Im Falle eines Unfalls ist Hilfe nahe

Ring-Betreiber ist die Capricorn Nürburgring GmbH. „Die Nordschleife ist immer noch die anspruchsvollste Rennstrecke der Welt – und darauf weisen wir auch ständig hin. Wir nehmen jeden Vorfall ernst und schauen uns auch kleinere Unfälle genau an“, heißt es dort. Wenn nötig, werde die Strecke für Reparaturarbeiten oder Hilfseinsätze komplett geschlossen, um niemanden zu gefährden. Wörtlich fügte der Betreiber auf GA-Anfrage hinzu: „Sicherheit steht für uns an erster Stelle. Grundsätzlich ist es wohl deutlich besser, auf der Nordschleife einen Unfall zu haben, als auf einer normalen Landstraße.“

Dreifachleitplanken umranden ausnahmslos die komplette Strecke. Zudem gibt es größtenteils Fangzäune, die die Sicherheit von Teilnehmern und Zuschauern gewährleisten sollen. Innerhalb von wenigen Minuten kann im Falle eines Unfalls ein Einsatzteam vor Ort sein, versichern die Ringbetreiber. Je nach Verkehrsaufkommen stünden bis zu zwei Rettungswagen und zwei Notärzte bereit.

Zudem ist der Nürburgring seit Anfang des vergangenen Jahres Dauerstandort eines Intensiv-Rettungshubschraubers der Johanniter-Luftrettung. „Christoph Nürburgring“, so der Name des Helikopters, stehe innerhalb kürzester Zeit zur Verfügung. „Außerdem sind an den Brennpunkten um die Nordschleife Sportwarte positioniert. Weiterhin sind fünf mobile Streckensicherungsteams im Einsatz, die permanent über die Strecke patrouillieren“, führt der Ring-Betreiber seine Schutzmaßnahmen weiter auf. Was viele wohl nicht wissen: Während der Touristenfahrten hat die Straßenverkehrsordnung (StVO) mit allen verbindlichen Verkehrsvorschriften Gültigkeit. Zum Beispiel gilt ein Rechtsüberholverbot.

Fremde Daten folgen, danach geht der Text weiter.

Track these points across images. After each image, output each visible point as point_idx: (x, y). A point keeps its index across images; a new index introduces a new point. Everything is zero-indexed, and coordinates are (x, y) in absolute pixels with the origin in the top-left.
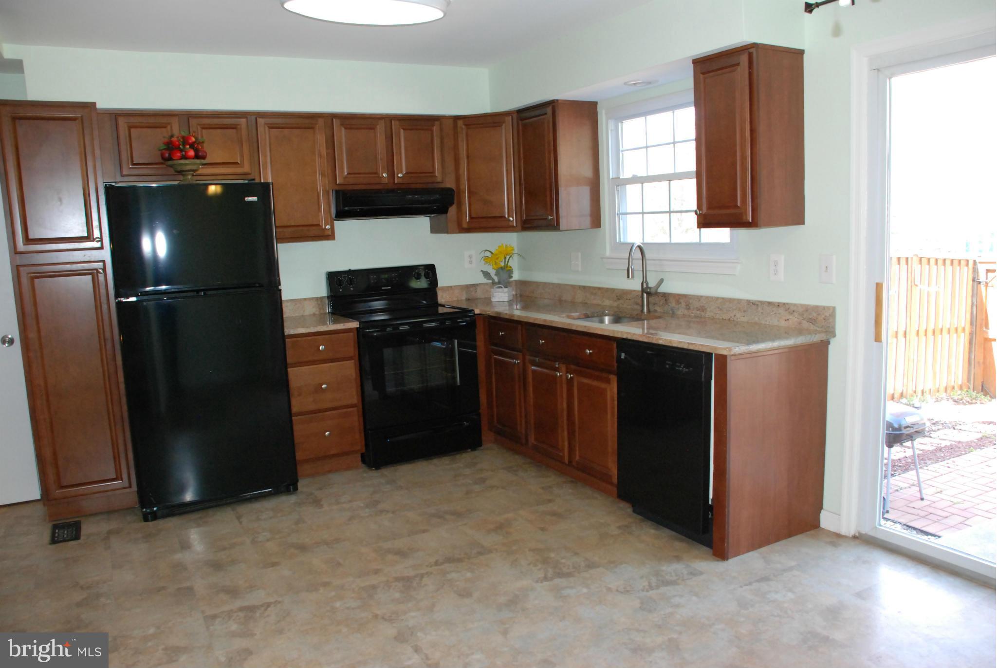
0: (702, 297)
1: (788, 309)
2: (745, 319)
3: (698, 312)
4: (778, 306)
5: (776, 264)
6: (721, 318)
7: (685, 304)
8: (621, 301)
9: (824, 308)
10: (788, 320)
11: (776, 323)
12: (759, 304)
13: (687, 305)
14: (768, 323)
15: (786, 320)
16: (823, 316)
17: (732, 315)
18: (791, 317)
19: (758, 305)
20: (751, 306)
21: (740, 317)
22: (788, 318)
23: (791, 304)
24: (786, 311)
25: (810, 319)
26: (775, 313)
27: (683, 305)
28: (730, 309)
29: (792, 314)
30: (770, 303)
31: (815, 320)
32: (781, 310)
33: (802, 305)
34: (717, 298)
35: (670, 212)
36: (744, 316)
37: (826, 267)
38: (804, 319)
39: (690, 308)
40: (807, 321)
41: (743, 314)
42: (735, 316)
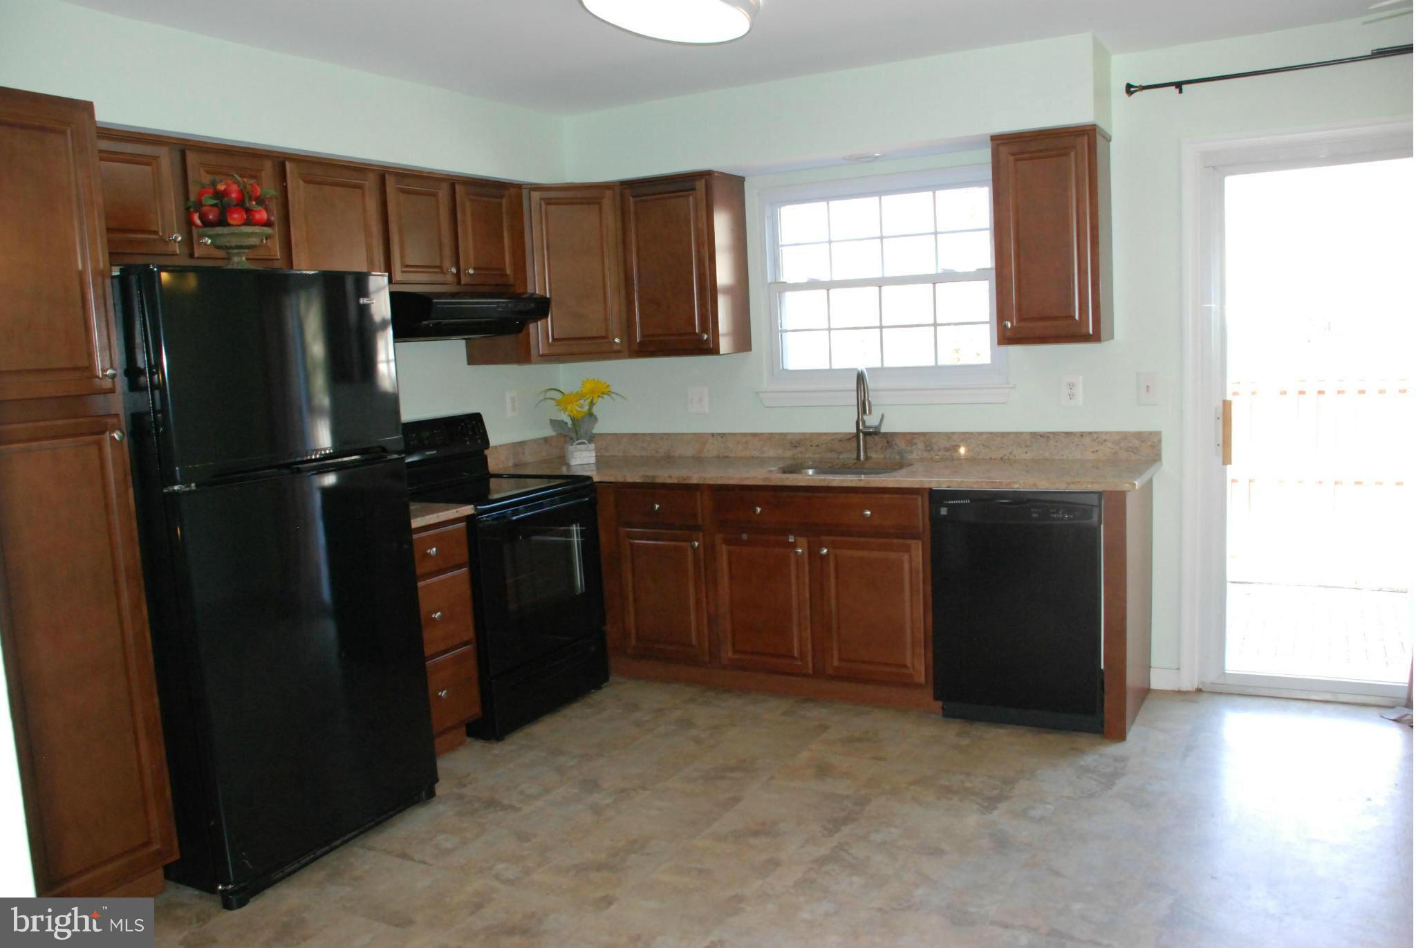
0: (953, 433)
1: (1097, 438)
2: (1028, 456)
3: (948, 454)
4: (1082, 436)
5: (1071, 386)
6: (988, 457)
7: (923, 444)
8: (799, 449)
9: (1151, 433)
10: (1097, 451)
11: (1078, 456)
12: (1051, 436)
13: (926, 446)
14: (1065, 458)
15: (1093, 452)
16: (1149, 443)
17: (1006, 453)
18: (1101, 447)
19: (1048, 437)
20: (1038, 439)
21: (1020, 453)
22: (1097, 449)
23: (1102, 432)
24: (1094, 440)
25: (1131, 447)
26: (1077, 445)
27: (921, 445)
28: (1003, 446)
29: (1102, 444)
30: (1068, 434)
31: (1136, 448)
32: (1087, 440)
33: (1117, 433)
34: (981, 434)
35: (935, 325)
36: (1026, 453)
37: (1148, 387)
38: (1121, 448)
39: (932, 449)
40: (1127, 451)
41: (1025, 450)
42: (1011, 453)
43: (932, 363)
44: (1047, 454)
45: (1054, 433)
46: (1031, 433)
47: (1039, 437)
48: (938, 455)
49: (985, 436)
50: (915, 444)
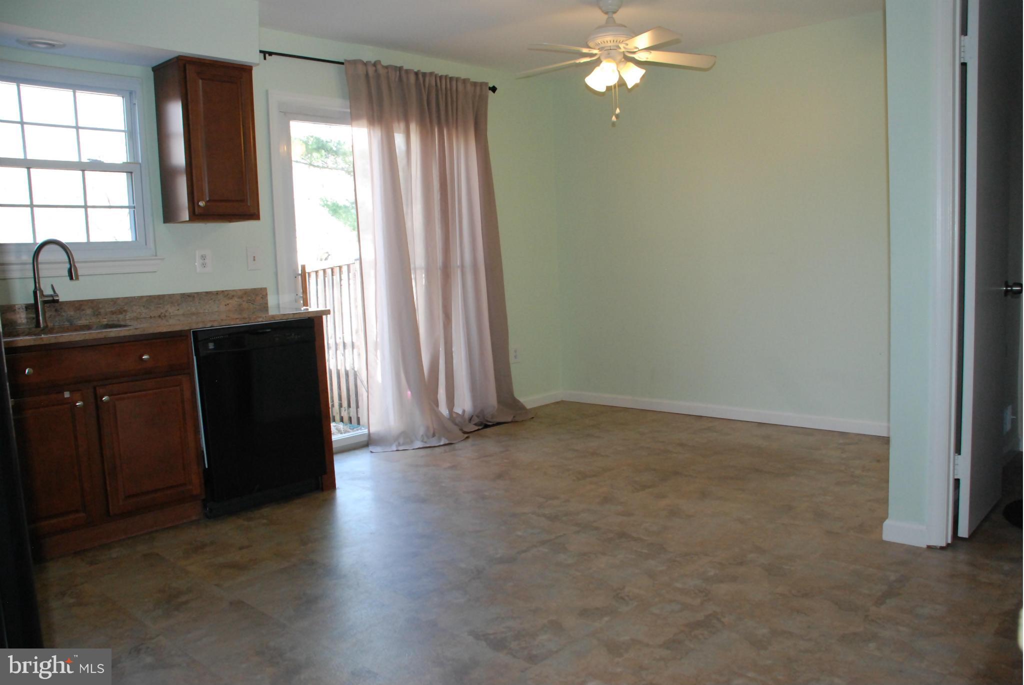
0: (118, 299)
1: (228, 295)
2: (181, 312)
3: (114, 316)
4: (217, 294)
5: (203, 258)
6: (148, 317)
7: (91, 310)
9: (261, 289)
11: (215, 309)
12: (196, 295)
13: (94, 311)
14: (207, 311)
15: (226, 305)
16: (261, 296)
17: (163, 311)
18: (230, 301)
19: (193, 296)
20: (186, 299)
21: (173, 311)
22: (228, 303)
23: (230, 290)
24: (225, 297)
25: (250, 300)
26: (214, 301)
28: (160, 306)
29: (231, 298)
30: (207, 293)
31: (253, 299)
32: (220, 298)
33: (240, 290)
34: (141, 298)
35: (86, 207)
36: (178, 310)
37: (254, 257)
38: (244, 301)
39: (99, 314)
40: (247, 303)
41: (178, 308)
42: (166, 311)
43: (85, 240)
44: (194, 310)
45: (197, 293)
46: (181, 294)
47: (187, 297)
48: (105, 318)
49: (145, 299)
50: (83, 310)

Regeln gelten auch auf dem Nürburgring

Darüber hinaus müssen die Grundregeln über die Fahrgeschwindigkeit entsprechend der Straßenverkehrsordnung eingehalten werden: „Wer ein Fahrzeug führt, darf nur so schnell fahren, dass das Fahrzeug ständig beherrscht wird“, heißt es in der Verordnung. Rennen mit Kraftfahrzeugen sind verboten. Dies schließt Geschwindigkeitsversuche einzelner Autos ausdrücklich ein.

„Du darfst natürlich nur so schnell fahren, wie es der Streckenabschnitt, Dein Auto, Deine Fahrerfahrung und der Verkehr zulassen“, lautet ein Passus in den „Spielregeln“, die für die „lieben Touristenfahrer“ im Internet für das „Green Hell Driving“ aufgelistet sind.